This course is for undergraduate students in the Faculty of Law, but may also be of interest to Master of Law students who are interested in public policy as it relates to new technologies. It is also valuable for graduate education students (school principals, senior teachers).
Context, Rationale, and Objectives
The goal of this course is to provide law students with an understanding of contemporary public policy challenges that have emerged with the rapid evolution of technologies and extensive adoption of digital forms of communication. Legal boundaries that were traditionally taken for granted have become increasingly blurred as policy makers in government, public institutions, and the corporate world attempt to balance free expression, privacy, protection, accountability, culpability, and regulation of online content.

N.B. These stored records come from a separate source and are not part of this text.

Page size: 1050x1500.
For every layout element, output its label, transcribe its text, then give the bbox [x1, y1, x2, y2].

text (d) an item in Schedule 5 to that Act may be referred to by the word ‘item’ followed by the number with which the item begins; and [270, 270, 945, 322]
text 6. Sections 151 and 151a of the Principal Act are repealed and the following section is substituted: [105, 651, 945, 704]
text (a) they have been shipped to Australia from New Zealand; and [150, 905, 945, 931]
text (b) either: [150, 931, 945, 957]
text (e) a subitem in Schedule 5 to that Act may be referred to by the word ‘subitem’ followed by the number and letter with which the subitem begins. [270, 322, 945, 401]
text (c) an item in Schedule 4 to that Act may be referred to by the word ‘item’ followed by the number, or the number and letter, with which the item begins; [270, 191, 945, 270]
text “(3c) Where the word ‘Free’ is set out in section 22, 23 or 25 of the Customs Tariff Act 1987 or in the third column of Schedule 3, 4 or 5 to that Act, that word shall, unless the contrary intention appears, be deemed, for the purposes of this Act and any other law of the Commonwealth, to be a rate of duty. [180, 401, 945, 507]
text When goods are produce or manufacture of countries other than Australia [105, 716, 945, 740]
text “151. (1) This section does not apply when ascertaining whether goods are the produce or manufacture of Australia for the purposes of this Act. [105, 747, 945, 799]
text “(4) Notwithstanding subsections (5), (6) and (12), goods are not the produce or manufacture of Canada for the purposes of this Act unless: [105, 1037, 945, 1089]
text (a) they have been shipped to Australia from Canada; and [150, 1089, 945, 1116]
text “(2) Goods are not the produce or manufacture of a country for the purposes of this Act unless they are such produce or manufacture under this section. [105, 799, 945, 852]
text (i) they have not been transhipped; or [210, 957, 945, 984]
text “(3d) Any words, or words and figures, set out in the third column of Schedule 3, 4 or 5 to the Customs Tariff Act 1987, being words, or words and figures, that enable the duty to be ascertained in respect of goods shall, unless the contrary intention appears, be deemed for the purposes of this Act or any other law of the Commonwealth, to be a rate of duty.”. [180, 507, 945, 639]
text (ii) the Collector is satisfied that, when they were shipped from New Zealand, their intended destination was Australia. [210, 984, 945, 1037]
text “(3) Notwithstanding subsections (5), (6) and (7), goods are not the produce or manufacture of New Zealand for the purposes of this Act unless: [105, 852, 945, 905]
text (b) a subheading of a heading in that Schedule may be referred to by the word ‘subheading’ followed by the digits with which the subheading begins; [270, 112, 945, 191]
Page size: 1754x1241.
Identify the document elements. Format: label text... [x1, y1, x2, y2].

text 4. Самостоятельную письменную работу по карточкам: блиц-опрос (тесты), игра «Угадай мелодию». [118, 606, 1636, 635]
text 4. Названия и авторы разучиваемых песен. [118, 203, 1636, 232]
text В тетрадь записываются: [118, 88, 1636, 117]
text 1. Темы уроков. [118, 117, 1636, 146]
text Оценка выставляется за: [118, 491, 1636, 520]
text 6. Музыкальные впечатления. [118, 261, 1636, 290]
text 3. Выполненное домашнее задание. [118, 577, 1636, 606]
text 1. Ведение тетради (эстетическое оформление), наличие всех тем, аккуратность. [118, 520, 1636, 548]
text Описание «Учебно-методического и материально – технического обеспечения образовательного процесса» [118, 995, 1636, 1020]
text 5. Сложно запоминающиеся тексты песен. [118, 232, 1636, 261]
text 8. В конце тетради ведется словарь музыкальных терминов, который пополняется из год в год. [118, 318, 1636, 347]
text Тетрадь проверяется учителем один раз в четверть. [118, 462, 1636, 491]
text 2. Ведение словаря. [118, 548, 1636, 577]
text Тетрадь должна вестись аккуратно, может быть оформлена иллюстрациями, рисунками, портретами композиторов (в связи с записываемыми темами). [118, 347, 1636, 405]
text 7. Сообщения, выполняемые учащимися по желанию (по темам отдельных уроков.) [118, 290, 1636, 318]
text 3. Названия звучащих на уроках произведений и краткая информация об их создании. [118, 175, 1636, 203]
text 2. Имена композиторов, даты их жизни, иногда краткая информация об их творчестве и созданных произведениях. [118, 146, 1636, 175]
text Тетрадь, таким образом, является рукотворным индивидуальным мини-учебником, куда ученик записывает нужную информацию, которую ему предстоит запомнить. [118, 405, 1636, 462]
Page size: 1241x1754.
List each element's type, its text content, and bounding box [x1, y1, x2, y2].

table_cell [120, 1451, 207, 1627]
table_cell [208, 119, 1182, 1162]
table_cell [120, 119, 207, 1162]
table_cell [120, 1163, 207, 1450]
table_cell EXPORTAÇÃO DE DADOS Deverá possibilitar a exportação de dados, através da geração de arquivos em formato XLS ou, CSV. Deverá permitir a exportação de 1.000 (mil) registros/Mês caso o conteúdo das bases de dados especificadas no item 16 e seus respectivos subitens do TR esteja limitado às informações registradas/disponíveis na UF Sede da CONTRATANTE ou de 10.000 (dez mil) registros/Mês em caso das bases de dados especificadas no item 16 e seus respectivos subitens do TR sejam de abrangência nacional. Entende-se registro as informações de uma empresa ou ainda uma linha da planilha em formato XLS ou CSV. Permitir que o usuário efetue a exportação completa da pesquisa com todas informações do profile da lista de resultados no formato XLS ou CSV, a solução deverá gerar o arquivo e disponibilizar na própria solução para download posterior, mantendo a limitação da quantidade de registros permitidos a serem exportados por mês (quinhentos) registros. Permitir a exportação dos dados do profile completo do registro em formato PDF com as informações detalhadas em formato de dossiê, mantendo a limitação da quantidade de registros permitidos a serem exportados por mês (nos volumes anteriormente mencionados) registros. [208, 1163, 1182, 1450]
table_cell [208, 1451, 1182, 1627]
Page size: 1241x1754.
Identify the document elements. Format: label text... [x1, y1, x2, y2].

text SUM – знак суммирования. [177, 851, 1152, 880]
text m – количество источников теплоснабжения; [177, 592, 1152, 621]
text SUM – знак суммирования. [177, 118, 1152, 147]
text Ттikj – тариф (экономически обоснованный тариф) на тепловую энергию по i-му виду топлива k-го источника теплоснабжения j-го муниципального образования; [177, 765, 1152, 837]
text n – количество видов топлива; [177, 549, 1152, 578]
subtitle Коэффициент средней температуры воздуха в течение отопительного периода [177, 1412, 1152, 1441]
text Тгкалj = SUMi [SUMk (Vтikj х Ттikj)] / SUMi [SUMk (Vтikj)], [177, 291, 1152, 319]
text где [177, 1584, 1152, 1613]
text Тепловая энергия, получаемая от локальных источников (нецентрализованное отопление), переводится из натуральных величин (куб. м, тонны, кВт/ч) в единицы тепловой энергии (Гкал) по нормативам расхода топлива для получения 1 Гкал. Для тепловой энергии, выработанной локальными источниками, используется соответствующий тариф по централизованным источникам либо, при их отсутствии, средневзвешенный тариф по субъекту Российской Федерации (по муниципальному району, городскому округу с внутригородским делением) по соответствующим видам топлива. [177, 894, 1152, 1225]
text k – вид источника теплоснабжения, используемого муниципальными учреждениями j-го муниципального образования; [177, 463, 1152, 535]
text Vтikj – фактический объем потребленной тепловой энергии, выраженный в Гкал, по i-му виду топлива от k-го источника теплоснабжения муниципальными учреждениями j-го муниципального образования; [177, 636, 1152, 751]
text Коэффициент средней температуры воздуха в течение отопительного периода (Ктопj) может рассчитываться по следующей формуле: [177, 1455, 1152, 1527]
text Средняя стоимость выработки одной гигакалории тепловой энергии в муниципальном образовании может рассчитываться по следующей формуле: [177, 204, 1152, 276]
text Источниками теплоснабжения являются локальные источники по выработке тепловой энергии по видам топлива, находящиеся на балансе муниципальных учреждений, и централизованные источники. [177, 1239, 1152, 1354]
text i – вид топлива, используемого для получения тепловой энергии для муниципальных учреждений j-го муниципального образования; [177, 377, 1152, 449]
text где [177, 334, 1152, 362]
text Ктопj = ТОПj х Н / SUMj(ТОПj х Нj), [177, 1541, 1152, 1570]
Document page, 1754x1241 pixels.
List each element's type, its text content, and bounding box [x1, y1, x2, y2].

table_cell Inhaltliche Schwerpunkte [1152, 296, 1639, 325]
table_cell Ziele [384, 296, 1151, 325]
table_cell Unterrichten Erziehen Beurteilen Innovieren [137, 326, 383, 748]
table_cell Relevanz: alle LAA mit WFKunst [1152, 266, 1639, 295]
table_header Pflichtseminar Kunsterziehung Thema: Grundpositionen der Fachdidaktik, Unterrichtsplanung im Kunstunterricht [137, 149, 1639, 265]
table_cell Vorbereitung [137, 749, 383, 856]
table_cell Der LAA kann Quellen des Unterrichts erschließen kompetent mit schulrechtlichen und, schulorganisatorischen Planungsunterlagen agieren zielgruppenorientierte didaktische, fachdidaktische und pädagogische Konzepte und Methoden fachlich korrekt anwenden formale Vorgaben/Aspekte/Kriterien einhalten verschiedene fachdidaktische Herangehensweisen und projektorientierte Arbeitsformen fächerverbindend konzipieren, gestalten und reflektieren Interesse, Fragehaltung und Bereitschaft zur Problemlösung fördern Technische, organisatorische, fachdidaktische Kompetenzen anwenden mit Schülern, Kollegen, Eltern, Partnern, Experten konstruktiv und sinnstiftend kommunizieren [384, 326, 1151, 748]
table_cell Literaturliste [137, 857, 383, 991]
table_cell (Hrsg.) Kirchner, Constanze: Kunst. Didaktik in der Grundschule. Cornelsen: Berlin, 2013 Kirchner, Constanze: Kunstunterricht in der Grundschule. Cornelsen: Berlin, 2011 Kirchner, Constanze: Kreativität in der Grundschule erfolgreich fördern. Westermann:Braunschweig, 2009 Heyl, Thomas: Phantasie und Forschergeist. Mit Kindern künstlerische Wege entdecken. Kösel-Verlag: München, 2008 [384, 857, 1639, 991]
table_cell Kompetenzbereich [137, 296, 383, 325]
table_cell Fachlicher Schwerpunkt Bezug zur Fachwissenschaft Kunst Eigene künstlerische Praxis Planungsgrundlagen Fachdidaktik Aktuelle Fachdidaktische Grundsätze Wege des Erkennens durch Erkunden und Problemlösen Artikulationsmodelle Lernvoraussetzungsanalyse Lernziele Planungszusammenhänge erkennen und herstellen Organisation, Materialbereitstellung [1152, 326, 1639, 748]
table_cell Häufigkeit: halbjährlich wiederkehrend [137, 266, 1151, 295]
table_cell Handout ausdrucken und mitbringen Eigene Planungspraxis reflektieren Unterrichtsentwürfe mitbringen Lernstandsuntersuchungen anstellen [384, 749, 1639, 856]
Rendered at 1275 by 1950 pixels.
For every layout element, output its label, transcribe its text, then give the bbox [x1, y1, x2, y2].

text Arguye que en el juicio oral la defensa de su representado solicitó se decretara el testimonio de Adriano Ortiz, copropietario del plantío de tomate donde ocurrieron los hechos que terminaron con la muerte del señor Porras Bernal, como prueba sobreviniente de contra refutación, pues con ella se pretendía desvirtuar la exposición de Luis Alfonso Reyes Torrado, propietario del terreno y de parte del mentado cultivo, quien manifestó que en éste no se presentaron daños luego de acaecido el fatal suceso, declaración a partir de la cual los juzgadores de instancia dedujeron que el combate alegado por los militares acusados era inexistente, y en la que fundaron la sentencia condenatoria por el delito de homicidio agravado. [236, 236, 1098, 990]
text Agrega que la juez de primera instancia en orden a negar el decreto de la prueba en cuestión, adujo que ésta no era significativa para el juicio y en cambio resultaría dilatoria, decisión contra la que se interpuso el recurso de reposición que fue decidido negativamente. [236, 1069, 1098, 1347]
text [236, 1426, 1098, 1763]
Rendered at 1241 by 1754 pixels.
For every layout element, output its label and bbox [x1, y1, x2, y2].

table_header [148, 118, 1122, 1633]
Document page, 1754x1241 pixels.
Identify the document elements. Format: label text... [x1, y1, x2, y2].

Students will consider questions about whether existing legal frameworks can adequately address and inform public policy, or whether public policy debates on uses of the Internet and digital media will inevitably re-shape the law.
Why is a course on public policy and technology important for law students? There is currently much debate in the news media and academic and public forums on how we might better manage, control, monitor, regulate, and legislate online communication, particularly as it relates to social media and smart phones. Of particular concern in these policy debates are cases involving online hate, cyber-threats; cyberbullying; sexting; child pornography; trolling; identity theft; online extortion; and similar offenses. An alarming number of teen suicides resulting from cyberbullying and online rape culture have brought urgency to public policy agendas that call for increased and focused legislative action at both the federal and provincial levels.